The third paper, “Translating Timing into an Architecture: The Synergy of COTSon and HLS (Domain
Expertise—Designing a Computer Architecture via HLS),”
provides an in-depth description of a high-level synthesis
workflow around Vivado HLS tools. It comprises tools on
both sides of HLS: tools for design space exploration prior
to running HLS named COTSon and MYDSE as well as
tools for targeting a custom build hardware, the AXIOM
board. The article provides a good overview of the tools and
the overall workflow through the HLS tool. The abstract
description of the workflow is substantiated by an in-depth
presentation of example applications including the design
of a system for distributed computation across multiple
FPGA boards. Finally, some empirical evidence for the
predictive capabilities of the tool chain is being presented.
Overall, this contribution not only demonstrates the
challenges involved when designing complex systems with
HLS at the core nicely but also features the presentation of
custom-made tooling which can be used by the wider
community.
The fourth paper, “An FPGA-Based Hardware Accelerator for CNNs Using On-Chip Memories Only: Design
and Benchmarking with Intel Movidius Neural Compute
Stick,” presents a full on-chip FPGA hardware accelerator
for a separable convolutional neural network designed for a
keyword spotting application. This is a quantized neural
network realized exclusively using on-chip memories. The
design is based on the Intel Movidius Neural Compute Stick
and compares against this device, which deploys a custom
accelerator, the Intel Movidius Myriad X Vision Processing
International Journal of Reconfigurable Computing
Unit (VPU) [2]. The results show that better inference time
and energy per inference result can be obtained with
comparable accuracy. This is a striking result as the VPU is a
dedicated accelerator touting ultralow power and high
performance and serves to showcase the potential of
quantized CNNs on FPGAs.
The final paper “Implementing and Evaluating an
Heterogeneous, Scalable, Tridiagonal Linear System
Solver with OpenCL to Target FPGAs, GPUs, and CPUs,”

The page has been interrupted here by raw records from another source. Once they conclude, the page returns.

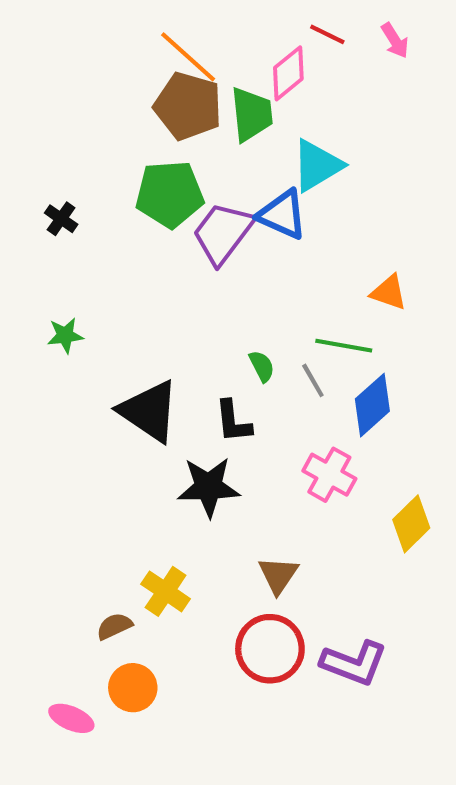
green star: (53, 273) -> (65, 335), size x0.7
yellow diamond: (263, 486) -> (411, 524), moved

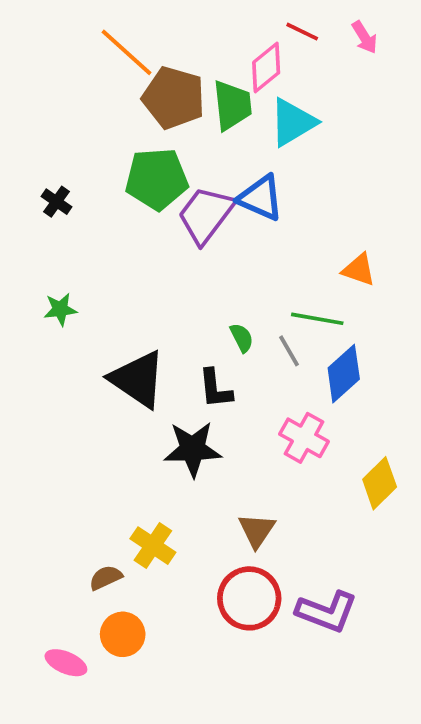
orange line: (188, 57) -> (126, 52), moved
cyan triangle: (317, 165) -> (293, 122), moved

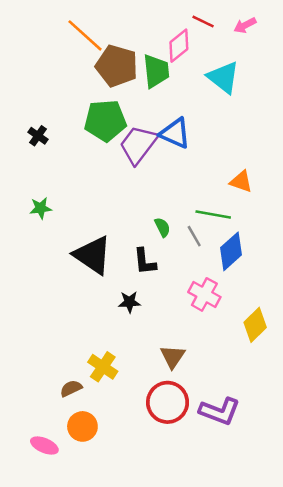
pink arrow: (364, 37) -> (245, 25), turned 95
cyan triangle: (293, 122) -> (223, 77), moved, turned -51
black star: (193, 449) -> (129, 302), size x0.6

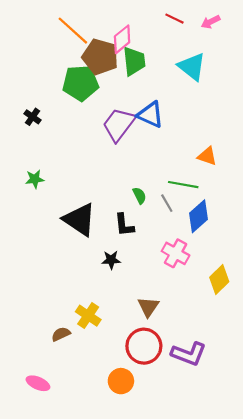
pink diamond: (179, 46) -> (122, 39), moved
green pentagon: (105, 121) -> (81, 83), moved
orange circle: (82, 426) -> (121, 381), moved

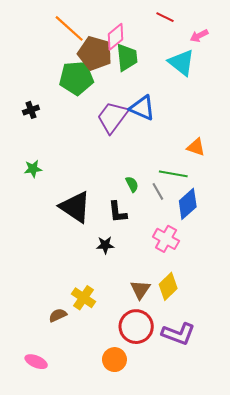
pink arrow: (210, 22) -> (199, 36), moved
black cross: (33, 117) -> (31, 110), turned 35
yellow diamond: (219, 280) -> (168, 286), moved

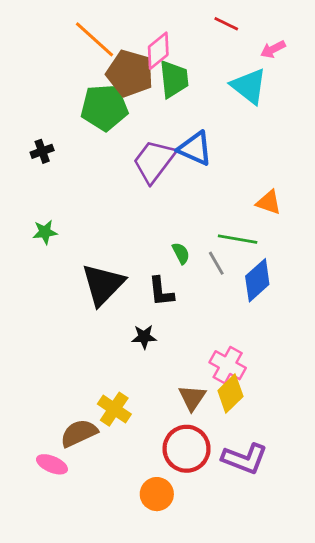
black triangle: (75, 207) -> (103, 284), turned 40
pink cross: (166, 239) -> (228, 365), moved
brown semicircle: (58, 315) -> (79, 433), size x1.5
pink ellipse: (36, 362) -> (52, 464), moved

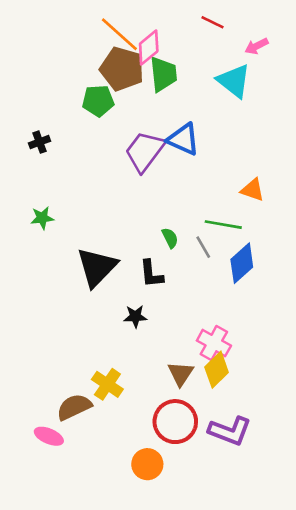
orange line: (94, 39) -> (119, 34), moved
green pentagon: (104, 107) -> (98, 101), size x0.7

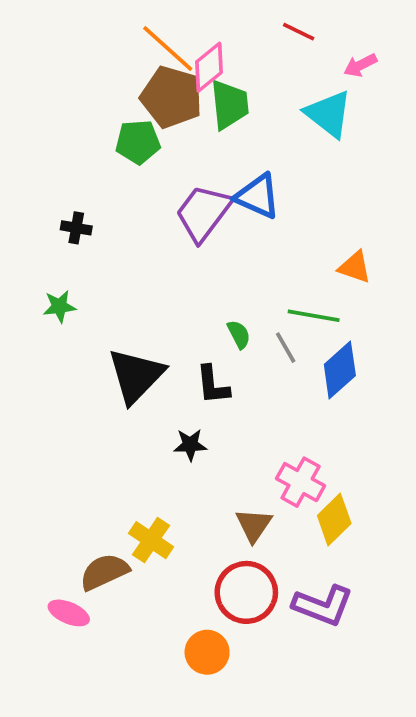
black cross: (40, 142) -> (76, 228), moved, turned 30
yellow diamond: (217, 370) -> (334, 520), moved

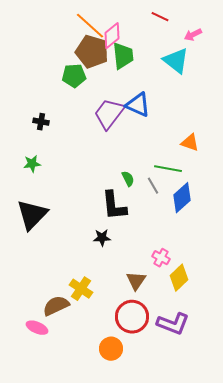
black triangle: (136, 376) -> (32, 215), moved
black L-shape: (213, 385) -> (114, 206), size x1.4
pink cross: (301, 482) -> (161, 258), size x0.7

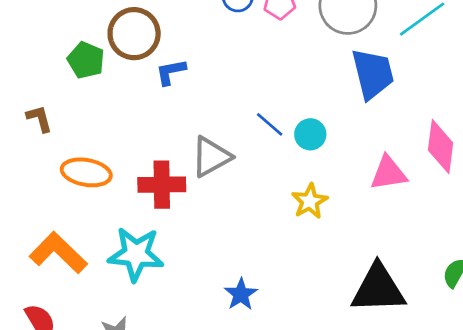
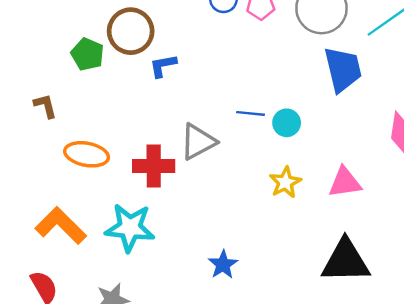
blue line: (270, 124) -> (251, 113), turned -36
pink triangle: (388, 173) -> (345, 182), moved

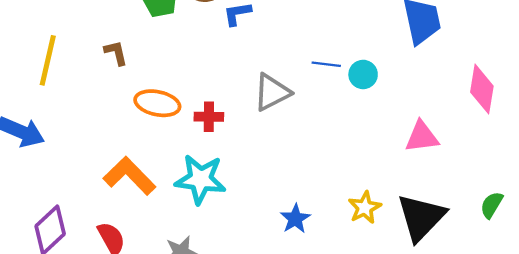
red cross: (154, 166) -> (209, 117), moved, size x0.7
yellow star: (285, 182) -> (365, 208), moved
black triangle: (345, 261) -> (421, 217), turned -46

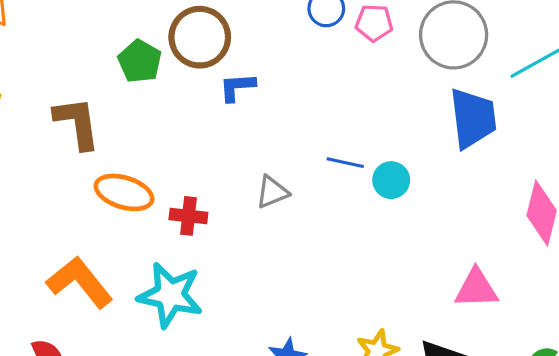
brown L-shape: (116, 53) -> (77, 123), size x1.6
gray triangle: (272, 92) -> (272, 192), size x0.7
pink triangle: (422, 137) -> (476, 289), moved

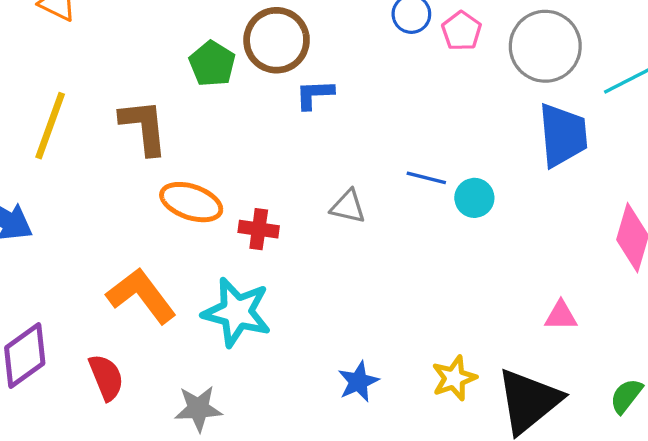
pink pentagon: (374, 23) -> (462, 31), turned 30
gray triangle: (272, 192) -> (348, 207), turned 33
pink triangle: (476, 289) -> (561, 316), size x0.7

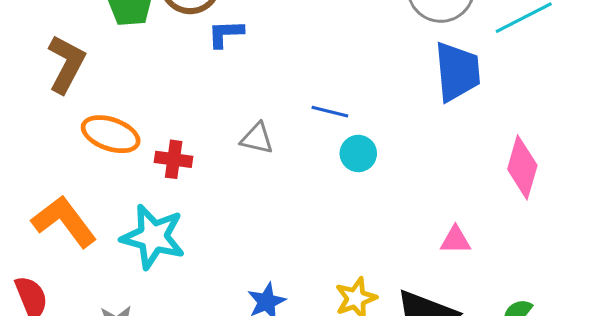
brown L-shape: (144, 127) -> (66, 64), turned 34
cyan circle: (474, 198) -> (358, 153), moved

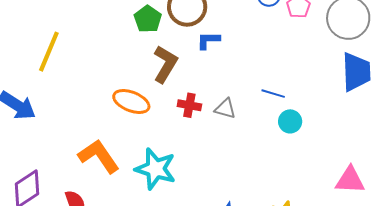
brown L-shape: (66, 64) -> (165, 64), moved
red cross: (174, 159) -> (189, 105), moved
pink triangle: (455, 240) -> (350, 180), size x1.5

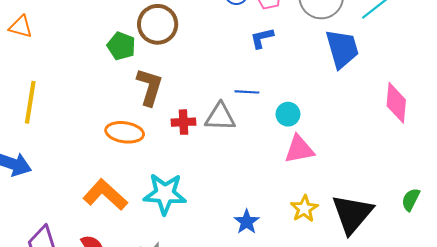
blue L-shape: (208, 40) -> (262, 38), moved
blue line: (273, 94) -> (247, 92), moved
gray triangle: (225, 109) -> (220, 117), size x1.4
pink triangle: (350, 180) -> (299, 149), moved

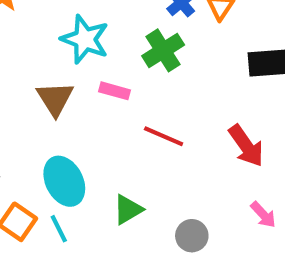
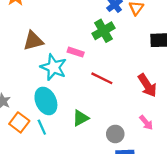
cyan star: (85, 39) -> (54, 67), moved
brown triangle: (55, 99) -> (33, 41), moved, turned 45
pink arrow: (263, 215) -> (146, 123), moved

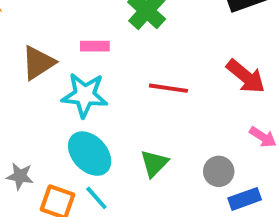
pink rectangle: (76, 52) -> (95, 46), moved

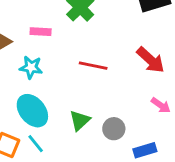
cyan star: (85, 95) -> (31, 67), size x0.7
gray circle: (219, 171) -> (114, 129), moved

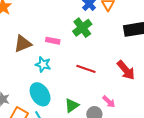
pink arrow: (161, 105) -> (109, 102), moved

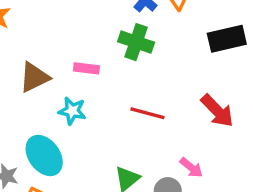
green cross: (82, 28) -> (136, 42), turned -30
cyan ellipse: (40, 94) -> (44, 155), moved

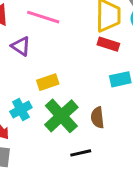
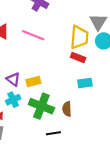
purple triangle: (21, 46) -> (13, 79), moved
green cross: (61, 116) -> (41, 106), turned -30

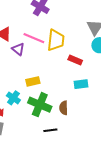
yellow trapezoid: (79, 37) -> (56, 40), moved
purple triangle: (13, 79) -> (18, 49), moved
cyan cross: (13, 100) -> (13, 98), turned -32

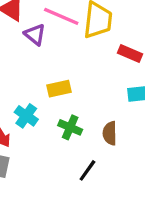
green cross: (40, 105) -> (70, 127), size x0.6
black line: (50, 130) -> (87, 170), turned -48

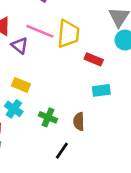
yellow rectangle: (59, 89) -> (21, 85), moved, turned 36

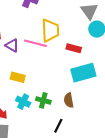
pink line: (40, 31) -> (35, 43), moved
cyan rectangle: (101, 90) -> (83, 73), size x1.6
cyan cross: (14, 109) -> (23, 102), moved

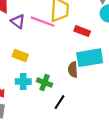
brown semicircle: (69, 100) -> (73, 70), moved
cyan cross: (23, 102) -> (23, 82), turned -32
black line: (58, 126) -> (59, 102), moved

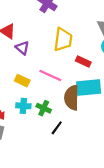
pink line: (43, 22) -> (50, 76), moved
brown semicircle: (73, 70) -> (72, 98), size x1.6

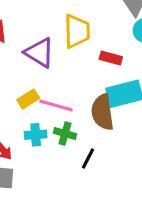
purple triangle: (22, 48) -> (39, 53), moved, size x1.5
pink line: (50, 76) -> (56, 105), moved
yellow rectangle: (22, 81) -> (28, 99), turned -48

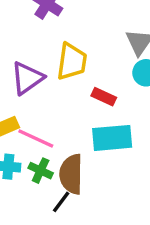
purple triangle: (39, 53) -> (27, 78), turned 44
brown semicircle: (102, 112) -> (71, 174), moved

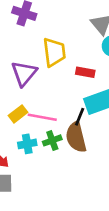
green cross: (41, 171) -> (52, 140), turned -30
black line: (61, 202) -> (80, 117), moved

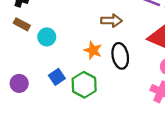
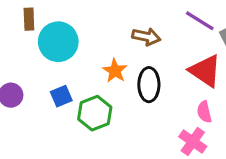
brown rectangle: (22, 24) -> (29, 19), turned 49
cyan circle: (47, 37) -> (58, 42), size x1.6

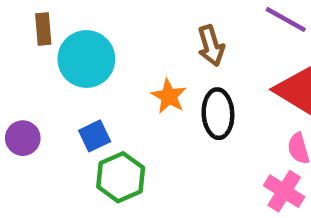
brown arrow: (146, 37) -> (211, 46), turned 64
green hexagon: (95, 113) -> (121, 177), moved

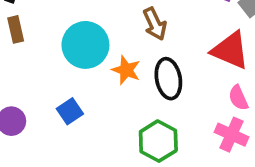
cyan circle: (86, 59) -> (85, 45), moved
green hexagon: (121, 177) -> (158, 141), moved

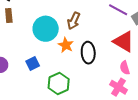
brown arrow: (155, 24) -> (74, 21), moved, turned 42
green hexagon: (158, 141) -> (59, 84), moved

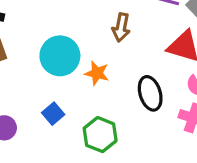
brown arrow: (74, 21) -> (121, 27), moved
black ellipse: (88, 53) -> (150, 93), moved

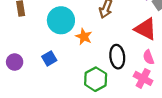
green hexagon: (100, 135) -> (96, 79), moved

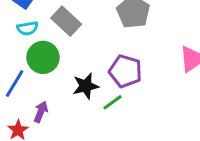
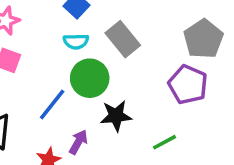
purple pentagon: (125, 71) -> (188, 85), moved
black star: (86, 86) -> (116, 116), moved

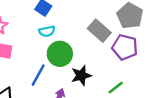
gray rectangle: (123, 39) -> (99, 31), moved

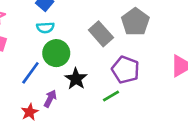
purple pentagon: (125, 47) -> (125, 70), moved
black star: (81, 76) -> (76, 79), turned -30

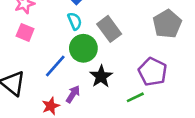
cyan semicircle: (45, 28) -> (75, 21), turned -114
gray rectangle: (101, 34) -> (109, 29), moved

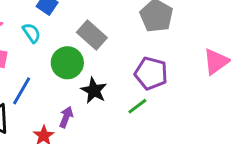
cyan semicircle: (75, 21) -> (32, 33), moved
blue line: (55, 66) -> (22, 91), moved

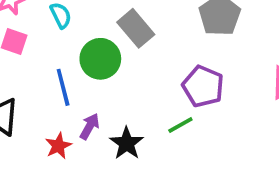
black star: (94, 90) -> (127, 143), moved
blue line: (22, 91) -> (63, 87), moved, turned -52

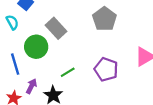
purple pentagon: (203, 86) -> (106, 69), moved
green line: (180, 125) -> (68, 72), moved

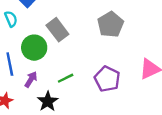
purple arrow: (31, 86) -> (31, 79), moved

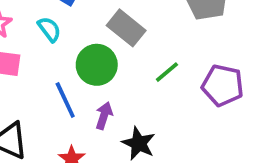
green line: (66, 78) -> (167, 72), moved

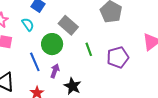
green line: (167, 72) -> (89, 49), turned -72
purple pentagon: (223, 85) -> (118, 57), turned -30

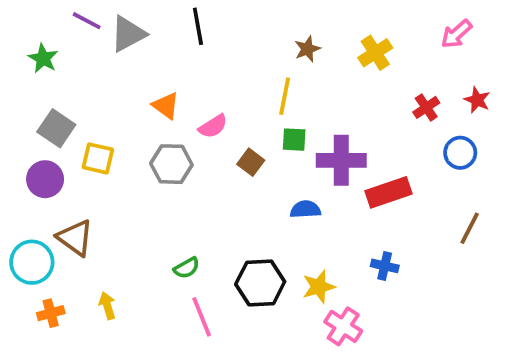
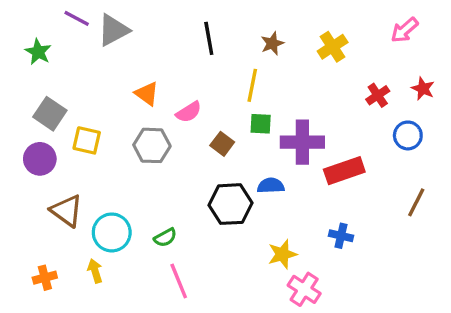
black line: (198, 26) -> (209, 38), moved
cyan circle: (32, 262) -> (112, 232), moved
black hexagon: (260, 283) -> (231, 204), moved

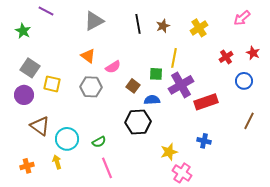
gray triangle: (113, 30) -> (94, 21), moved
black line: (209, 38) -> (138, 24), moved
yellow line: (252, 85) -> (174, 58), moved
purple cross: (302, 142) -> (181, 85), turned -30
blue semicircle: (271, 186) -> (152, 100), moved

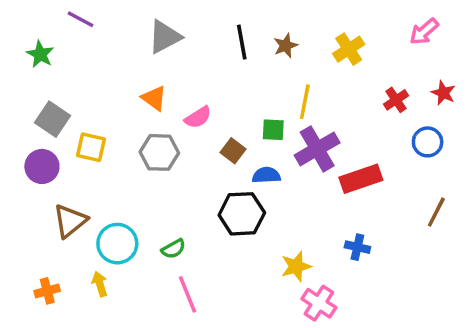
brown triangle: (40, 126) -> (70, 221), turned 45

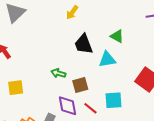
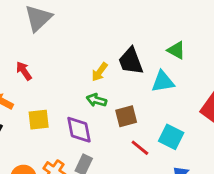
yellow arrow: (72, 12) -> (100, 72), moved
cyan square: (113, 100) -> (171, 137), turned 30
purple diamond: (67, 106) -> (79, 130), moved

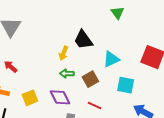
green triangle: (176, 50) -> (117, 13), moved, turned 40
cyan triangle: (163, 82) -> (111, 59), moved
red line: (140, 148) -> (94, 105), moved

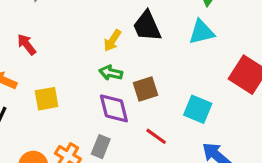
cyan triangle: (111, 59) -> (202, 32), moved
purple diamond: (60, 97) -> (114, 108), moved
red line: (94, 105) -> (156, 136), moved

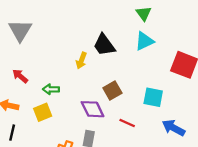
green arrow: (111, 73) -> (51, 89), moved

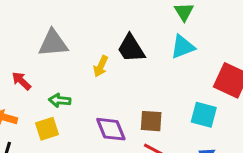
gray triangle: (20, 30) -> (53, 43), moved, turned 50
brown square: (112, 90) -> (151, 121), moved, turned 30
cyan square: (153, 97) -> (204, 115), moved

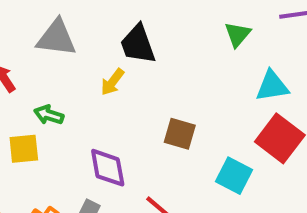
cyan triangle: (183, 47) -> (272, 86), moved
black trapezoid: (131, 48) -> (138, 44), moved
brown square: (151, 121) -> (180, 134), moved

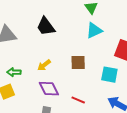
yellow arrow: (112, 82) -> (44, 65), moved, turned 32
cyan triangle: (272, 86) -> (94, 31), moved

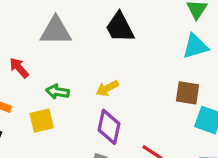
brown square: (78, 63) -> (187, 93), moved
purple diamond: (49, 89) -> (109, 127), turned 30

addresses the problem of solving linear systems, a very
common problem in scientific computing and HPC. As
indicated by the title, the paper focuses in particular on
diagonally dominant tridiagonal linear systems using the
truncated-SPIKE algorithm [3] and presents a numerically stable optimised FPGA implementation using the
open standard OpenCL [4]. The paper compares implementations of the algorithm on CPU, GPU, and FPGA as
well as provides comparison against an optimised
implementation of the TDMA solver [5]. The FPGA
implementation is shown to have better performance per
Watt than the CPU and GPU, and the truncated-SPIKE
algorithm outperforms the TDMA algorithm on FPGA
and CPU. The paper also demonstrates the potential of
utilising FPGAs, GPUs, and CPUs concurrently in a
heterogeneous computing environment to solve linear
systems.
Conflicts of Interest
The editors declare that they have no conflicts of interest.
Acknowledgments
The editors wish to acknowledge the collaborative funding
support from the UK EPSRC under grant P/L00058X/1.
Wim Vanderbauwhede
Sven-Bodo Scholz
Martin Margala
References
[1] A. Fijany and C. P. Williams, “Quantum wavelet transforms:
fast algorithms and complete circuits,” in Proceedings of the
NASA International Conference on Quantum Computing and
Quantum Communications, pp. 10–33, Springer, Palm Springs,
CA, USA, February 1998.
[2] S. Rivas-Gomez, A. J. Pena, D. Moloney, E. Laure, and
S. Markidis, “Exploring the vision processing unit as co-processor for inference,” in Proceedings of the IEEE International
Parallel and Distributed Processing Symposium Workshops
(IPDPSW), pp. 589–598, IEEE, Vancouver, Canada, May 2018.
[3] C. C. K. Mikkelsen and M. Manguoglu, “Analysis of the
truncated spike algorithm,” SIAM Journal on Matrix Analysis
and Applications, vol. 30, no. 4, pp. 1500–1519, 2009.
[4] A. Munshi, “The opencl specification,” in Proceedings of the
IEEE Hot Chips 21 Symposium (HCS), pp. 1–314, IEEE,
Stanford, CA, USA, August 2009.
[5] D. J. Warne, N. A. Kelson, and R. F. Hayward, “Comparison of
high level fpga hardware design for solving tri-diagonal linear
systems,” Procedia Computer Science, vol. 29, pp. 95–101, 2014.